Paul Collier & Dennis J. Snower
The social foundations of our economies are being tested. Fragmentation – by class, race, ethnicity, religion and nation – is having a powerful influence on economic performance and policy orientation.
Fragmentation arises from a wide variety of socio-economic processes. These include: the rising inequalities of wealth and income; growing disparities driven by education and skills; the gulf in the economic and social priorities of residents in global cities and elsewhere; and the rift in aspirations between young and old citizens.
These forms of social fragmentation have economic causes and consequences. Inequalities can erode trust and the social cohesion required for citizens to contribute willingly to the common well-being. They may generate political divisions between the rich and poor, between liberal elites and a disgruntled underclass, and between cosmopolitans and nationalists.
These divisions erode the efficiency of economic markets. After all, people in conflict are not inclined to exploit all the potential gains from trade. The divisions also affect the political process and may lead to economic policies, such as protectionism, that hurt overall economic prosperity.
The new Social Cooperation Hub of Rebuilding Macroeconomics aims to study the social substrates of economic cooperation, with a view to understanding the social relations underlying well-functioning economic activities and deriving appropriate policy recommendations.
The first premise of the Social Cooperation Hub is that economic cooperation requires social cooperation. People in conflict generally do not exploit all potential gains from trade. Transactions in economic markets usually require trust among the market participants, since purchases and sales are not perfectly synchronized. Contracts are mostly incomplete and require goodwill from both parties for their fulfillment.
“People in conflict generally do not exploit all potential gains from trade”
The second premise is that social cooperation has traditionally been shaped by social groups of limited size. These groups structure our identities and thereby shape our willingness and ability to cooperate. The bounds of social cooperation can be influenced by the strategic deployment by thought leaders of narratives, signaling actions and institutions, which can either align or contrast the interests and motives of large bodies of people, including national, religious, ethnic and other groups.
The third premise is that the scale of current macroeconomic problems requires social cooperation that exceeds the bounds of our current social groups. In particular, the integration of the global economy has generated global problems – financial crises, macroeconomic stagnation, and climate change – that extend beyond our social allegiances. Specifically, the global economy is not underpinned by a global society and this asymmetry helps account for problems associated with globalization.
At the national level, the scope of some markets often exceeds our ability to form equally far-reaching social affiliations. While we need larger groups, with the decline in spatial social interaction relative to issues-based homology, we are experiencing the opposite. Social fragmentation is increasing, both within and across national boundaries, generating declining levels of trust, and consequently greater obstacles to cooperation at the macroeconomic level.
The final premise is that effective macroeconomic policies need to foster, or be accompanied by, measures that extend the bounds of social cooperation in consonance with the desired bounds of economic cooperation. In other words, traditional macroeconomic policies need to be supplemented by social policies. The design of macroeconomic policies should be accompanied by institutions, norms and policies that build social identities corresponding to our economic objectives.

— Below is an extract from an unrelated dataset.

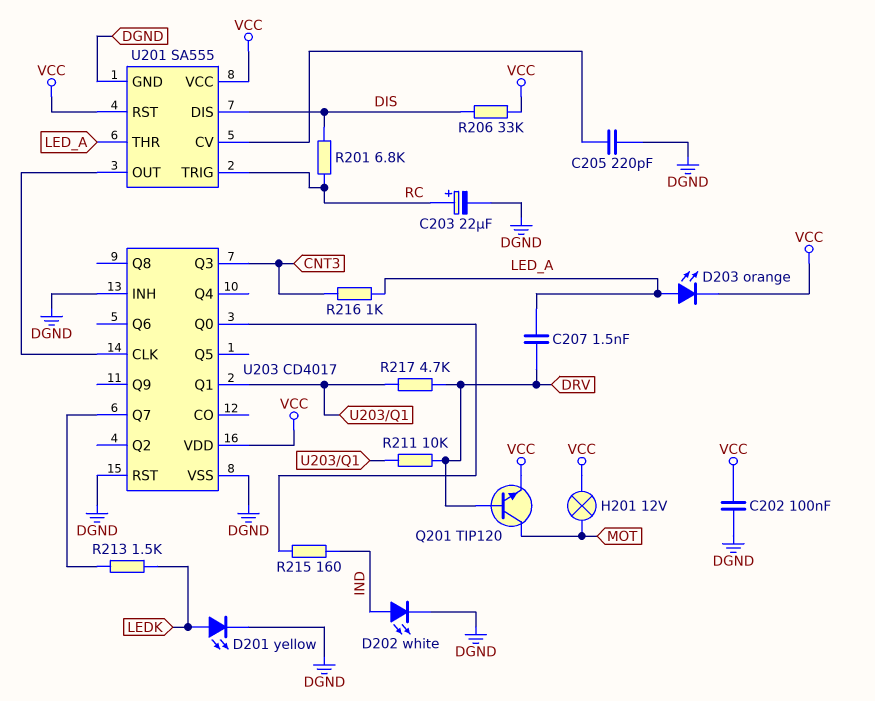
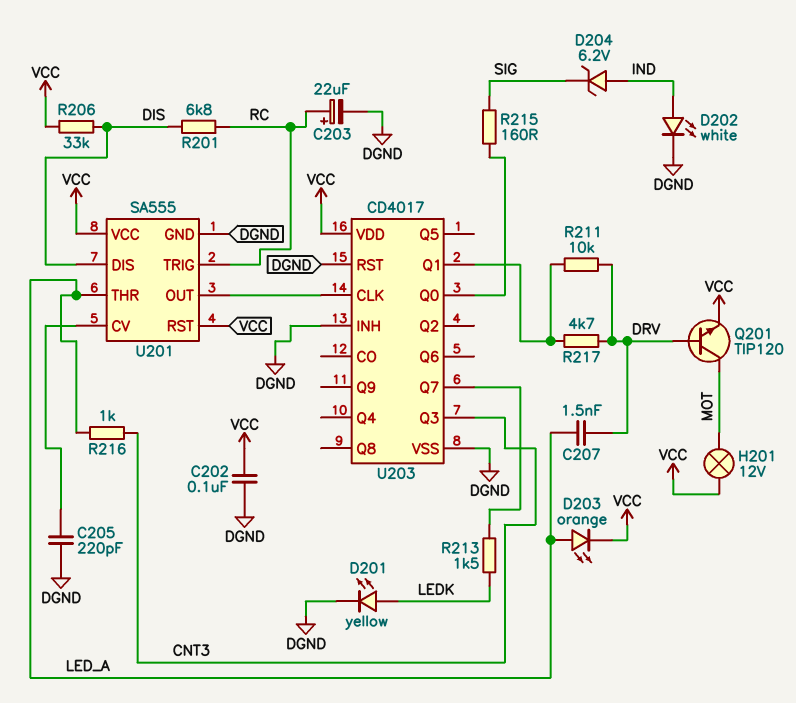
D204: none -> zener 6.2V (A IND, K SIG)
R215: 160 (IND, U203/Q0) -> 160 (SIG, U203/Q0)

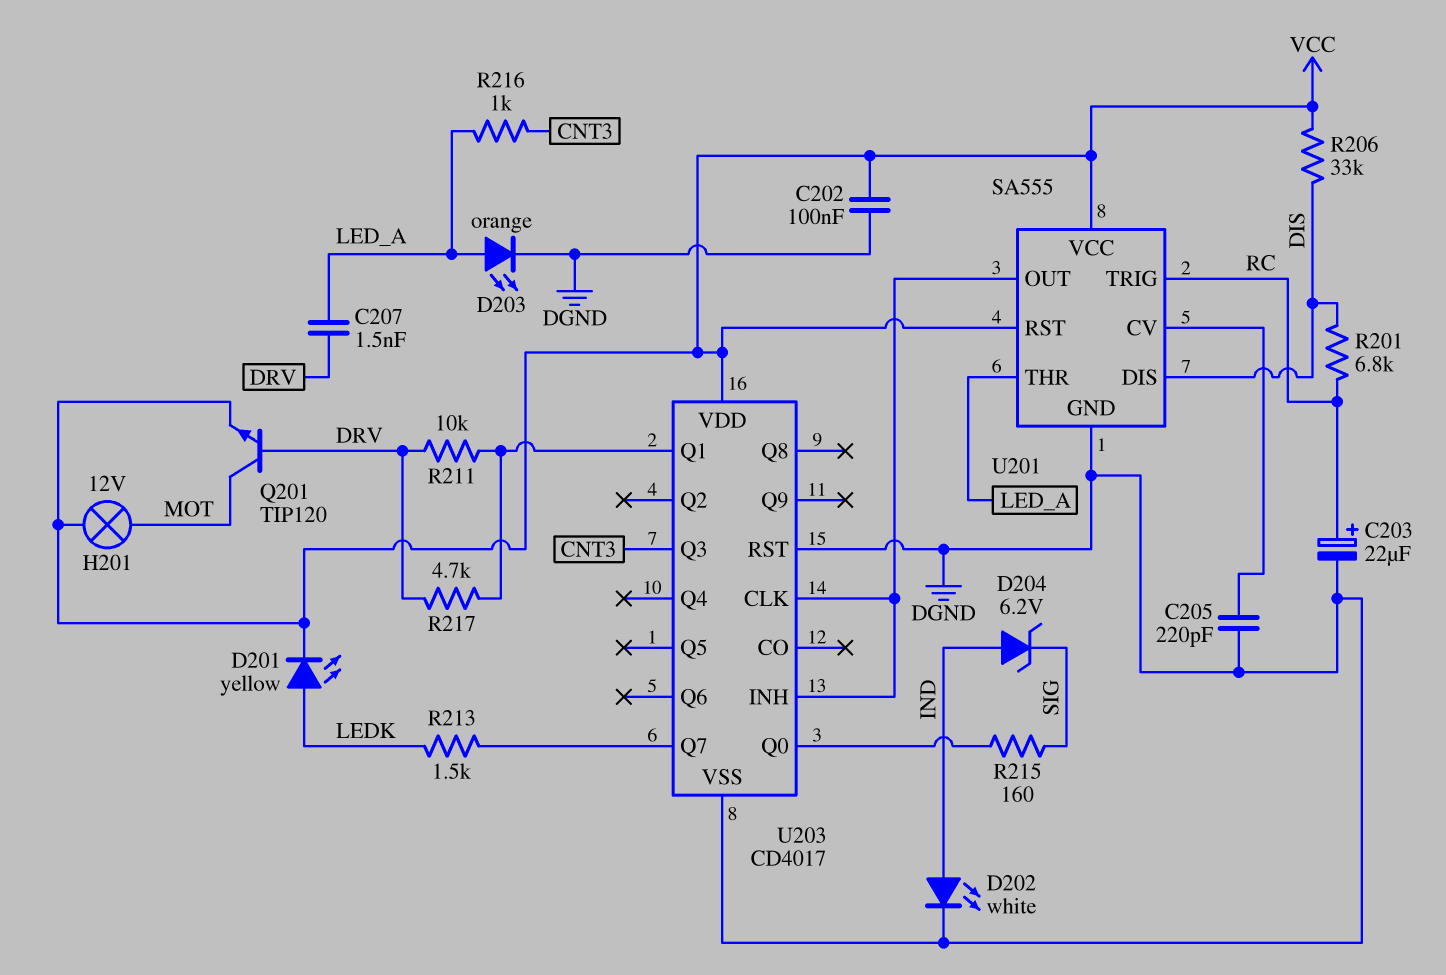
D201: LED yellow (A LEDK, K DGND) -> LED yellow (A LEDK, K VCC)
D203: LED orange (A LED_A, K VCC) -> LED orange (A LED_A, K DGND)
U203 pin INH: DGND -> U201/OUT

Trust and the ‘Productivity Puzzle‘
We intend to hold concurrent brainstorming workshops in London and Oxford to explore ideas which will form the basis of our calls for research. The ideas discussed in the workshops are to generate interdisciplinary research covering the overlap between economics (on the one hand) and social psychology, social neuroscience, sociology and anthropology (on the other).
Our first pair of workshops will examine how the decline in social trust might reduce productivity. We have identified two examples of how this may happen as the basis for our discussion:
Excessive focus on intra-temporal labour allocation to minimize unemployment may undermined the trust relationships between employer and employee necessary for investment in skill and hence inter-temporal resource allocation
Relationships between firms and workers have shortened; unions have been weakened and apprenticeships dismantled; and a new migration policy encouraged an influx of pre-skilled immigrant workers. Cumulatively, these changes may have reduced the efficiency of inter-temporal resource allocation in the labour market, as firms and workers rein back their investments in skill. This has been compounded by the excessive prestige in Britain for degree courses relative to non-cognitive training.
Reciprocal Obligations versus Monitoring and Incentives.
Complex organisations face a ‘compliance problem’: how to motivate employees and other parties to transactions to perform actions that they would prefer not to do. Economists suggest intensifying performance monitoring and linking it to high-powered incentives. Yet this can backfire as employees divert effort to what is monitored, and other systems of motivation are inadvertently undermined.
Meanwhile, large organizations (commercial and public) under mounting pressure from litigation have switched from trust to hiring lawyers to write more complete contracts. This is infeasible in many instances but imposes a burden equivalent of technical ‘regress’ and may demean and demotivate staff who are subject to it.